◆ Task requirements ◆
Retype exactly, and only, the lines from the one that contains "middle tip: (118, 326)" through the final line of the entries.

◆ Information provided ◆
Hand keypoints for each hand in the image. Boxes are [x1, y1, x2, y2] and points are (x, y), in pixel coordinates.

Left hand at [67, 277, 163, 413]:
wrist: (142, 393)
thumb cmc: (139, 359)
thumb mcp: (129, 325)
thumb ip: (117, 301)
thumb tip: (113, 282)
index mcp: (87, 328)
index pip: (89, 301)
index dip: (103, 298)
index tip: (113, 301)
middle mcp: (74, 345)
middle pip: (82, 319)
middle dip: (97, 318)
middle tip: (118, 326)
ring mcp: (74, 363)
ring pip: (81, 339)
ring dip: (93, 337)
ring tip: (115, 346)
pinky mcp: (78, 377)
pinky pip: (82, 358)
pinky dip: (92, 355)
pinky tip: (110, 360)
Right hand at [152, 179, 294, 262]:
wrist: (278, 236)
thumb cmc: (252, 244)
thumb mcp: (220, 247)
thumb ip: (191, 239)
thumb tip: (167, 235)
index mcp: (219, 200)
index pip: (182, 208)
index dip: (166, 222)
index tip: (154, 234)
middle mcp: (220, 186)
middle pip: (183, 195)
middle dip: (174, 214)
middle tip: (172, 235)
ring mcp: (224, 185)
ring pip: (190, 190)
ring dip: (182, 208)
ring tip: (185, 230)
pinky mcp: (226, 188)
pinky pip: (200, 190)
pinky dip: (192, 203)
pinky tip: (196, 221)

◆ Exercise output ◆
middle tip: (118, 326)
ring mcp: (74, 363)
ring pip: (81, 339)
ring dip: (93, 337)
ring tip: (115, 346)
pinky mcp: (78, 377)
pinky pip: (82, 358)
pinky dip: (92, 355)
pinky tip: (110, 360)
Right hand at [152, 179, 294, 262]:
wrist: (278, 236)
thumb cmc: (252, 244)
thumb mcp: (220, 247)
thumb ip: (191, 239)
thumb tip: (167, 235)
index mcp: (219, 200)
index pip: (182, 208)
index dip: (166, 222)
index tip: (154, 234)
middle mcp: (220, 186)
middle pip: (183, 195)
middle dip: (174, 214)
middle tip: (172, 235)
ring mcp: (224, 185)
ring pip: (190, 190)
ring dip: (182, 208)
ring tip: (185, 230)
pinky mcp: (226, 188)
pinky pip: (200, 190)
pinky dip: (192, 203)
pinky tip: (196, 221)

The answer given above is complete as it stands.